For task B question 1, you're going to be solving the problems using informal methods.

You can choose which method to use as long as it's efficient for you.

I want you to avoid using short division at this point.

So, 37 marbles are shared between three children.

How many marbles does each child get? B, 58 glow sticks are shared equally between four children.

How many glow sticks does each child get? And C, 87 cupcakes are packed into boxes of seven.

How many boxes can be filled? Are there any cupcakes leftover.

A top tip, figure out what division equation you need first to calculate this equation.

For question two, you are going to tick the two division equations, which have an answer of four remainder two.

And then you're going to explain your reasoning to your partner, or you can jot this down on your task sheet.

You might want to draw a part-whole model to justify your answer.

You can pause the video here.

Off you go, good luck.

So how did you do? So for question 1A, the quotient that you should have got was 12 remainder one.

So each child would've got 12 marbles.

The division equation that you should have got for this question was 37 divided by three.

For question 1B, the division equation that you should have got was 58 divided by four.

And the quotient that you should have got was 14 remainder two.

If you got those two questions correct, well done.

Give yourself a tick.

For 1C, the question that you should have got was 12 remainder three.

And the division equation that would've helped you get there was 87 divided by seven.

So ultimately, there are 12 boxes and three cupcakes leftover.

Let's move on and have a look at this a bit more deeply.

So the question here was to tick the two division equations which have an answer of four remainder two.

And then you would've had to explain your reasoning.

So A was 16 divided by four.

Now, you know that 16 is a multiple of four, so there's not going to be a remainder, so we can eliminate that straight away.
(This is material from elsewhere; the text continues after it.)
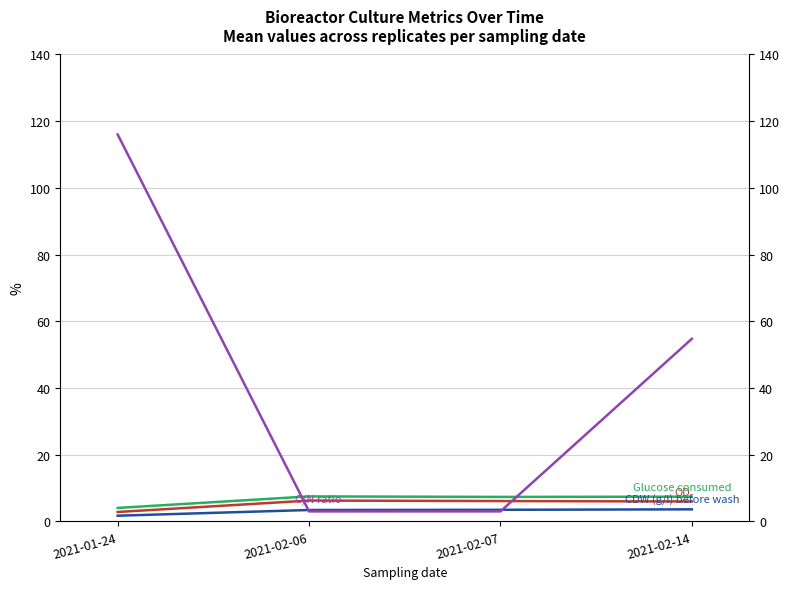

What is the sum of the CDW (g/l) before wash values at 2021-02-14 and 2021-02-06?

7.0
Now if we have a look at 17, we know that 16 divided by four is four, and 17 is one more than 16, so one will be our missing part.

But one is not divisible by four, so that's a remainder of one.
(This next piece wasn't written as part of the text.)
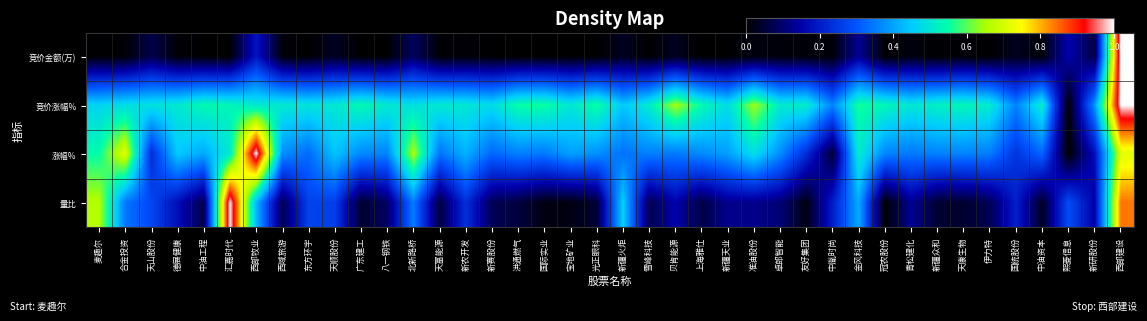

At which category is the sum across all series the highest?

西部建设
We still can't tick it because that's four remainder one and not four remainder two.

Now if we look at 18 divided by four, at this point we didn't even need to calculate because we already know that 17 is one less than 18, and that's given us a remainder of one.

18 is one more than 17, so surely that would've given us a remainder of two.

Because our multiple of four that we can have is 16, our missing part is two.

Two is not divisible by four, so our quotient would've been four remainder two.

So if you gave that a tick, good job.

Now, having a look at D, I know straight away that this division equation will not have a remainder because 20 is a multiple of five, whereas 22 is two greater than 20, which means that the two ones that are formal part are a remainder.

So the quotient would be four remainder two.

You can now partition the dividend into tens, which helps when dividing a two-digit by a one-digit number.

You also understand that if the dividend is not a multiple of the divisor, there will be a remainder.

You understand that if the remainder is a number of tens, you can regroup the tens for ones and continue to divide.

And lastly, you understand that if the number of ones is not a multiple of the divisor, there will be a remainder as part of the quotient.

I really hope you enjoyed this lesson, and I hope to see you in the next one.